ACTIVITY:
How many lines in the records below contain the word "Господь"? State only that number.

MATERIAL FOR THE TASK:
#####

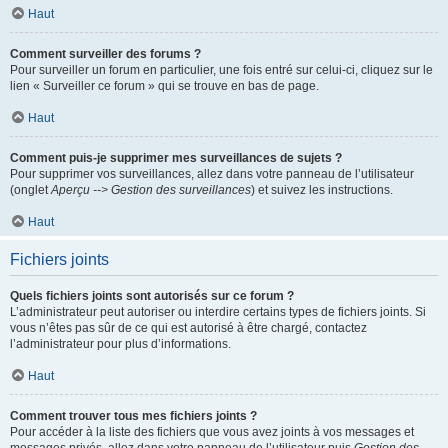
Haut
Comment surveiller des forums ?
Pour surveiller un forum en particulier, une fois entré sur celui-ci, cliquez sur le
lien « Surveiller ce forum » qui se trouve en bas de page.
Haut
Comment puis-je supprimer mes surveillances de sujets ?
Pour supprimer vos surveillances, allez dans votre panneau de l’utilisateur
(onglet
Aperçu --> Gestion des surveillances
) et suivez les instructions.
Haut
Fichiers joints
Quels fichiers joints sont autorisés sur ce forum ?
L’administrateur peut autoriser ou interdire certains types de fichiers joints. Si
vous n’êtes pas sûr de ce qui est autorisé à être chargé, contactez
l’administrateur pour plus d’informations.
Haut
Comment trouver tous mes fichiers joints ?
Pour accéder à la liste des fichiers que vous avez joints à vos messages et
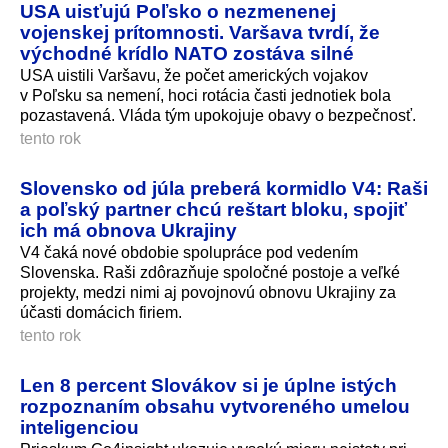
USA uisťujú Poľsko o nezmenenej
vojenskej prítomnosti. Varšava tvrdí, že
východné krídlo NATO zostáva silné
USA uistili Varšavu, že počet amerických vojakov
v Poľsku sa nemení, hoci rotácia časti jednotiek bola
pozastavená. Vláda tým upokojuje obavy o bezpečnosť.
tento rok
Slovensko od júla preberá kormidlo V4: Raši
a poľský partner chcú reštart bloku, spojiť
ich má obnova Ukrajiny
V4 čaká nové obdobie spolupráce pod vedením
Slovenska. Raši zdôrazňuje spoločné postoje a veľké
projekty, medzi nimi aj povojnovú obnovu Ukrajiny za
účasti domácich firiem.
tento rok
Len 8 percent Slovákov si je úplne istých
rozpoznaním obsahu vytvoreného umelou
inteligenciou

#####

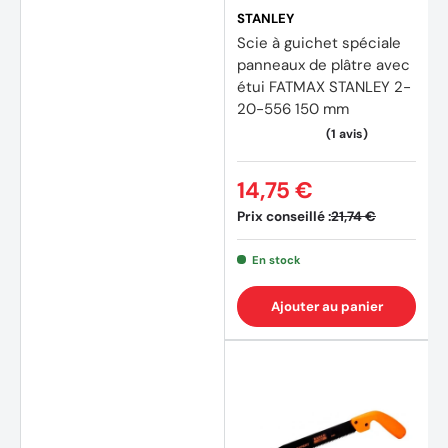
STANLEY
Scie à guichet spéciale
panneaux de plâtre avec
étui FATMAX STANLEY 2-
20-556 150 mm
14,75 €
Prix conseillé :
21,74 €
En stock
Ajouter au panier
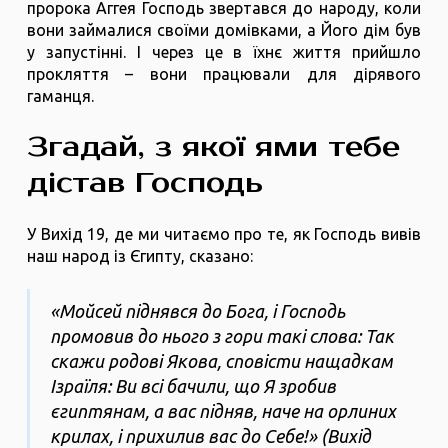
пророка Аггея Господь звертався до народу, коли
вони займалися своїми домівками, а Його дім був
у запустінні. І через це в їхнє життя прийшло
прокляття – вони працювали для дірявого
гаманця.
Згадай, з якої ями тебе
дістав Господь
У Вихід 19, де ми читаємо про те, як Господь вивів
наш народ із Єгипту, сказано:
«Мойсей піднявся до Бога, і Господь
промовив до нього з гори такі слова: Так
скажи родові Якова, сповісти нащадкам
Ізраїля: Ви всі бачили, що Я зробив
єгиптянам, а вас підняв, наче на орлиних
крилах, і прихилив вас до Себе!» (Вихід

#####

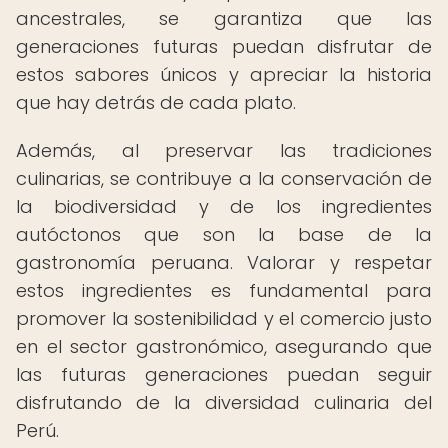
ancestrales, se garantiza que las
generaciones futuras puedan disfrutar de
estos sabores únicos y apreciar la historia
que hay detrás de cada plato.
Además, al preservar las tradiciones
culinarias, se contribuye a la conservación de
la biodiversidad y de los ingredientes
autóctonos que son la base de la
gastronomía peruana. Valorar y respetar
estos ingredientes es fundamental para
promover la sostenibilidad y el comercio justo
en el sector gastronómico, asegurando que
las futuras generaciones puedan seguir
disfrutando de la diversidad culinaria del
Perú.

#####

THE COMPLETED TASK:
4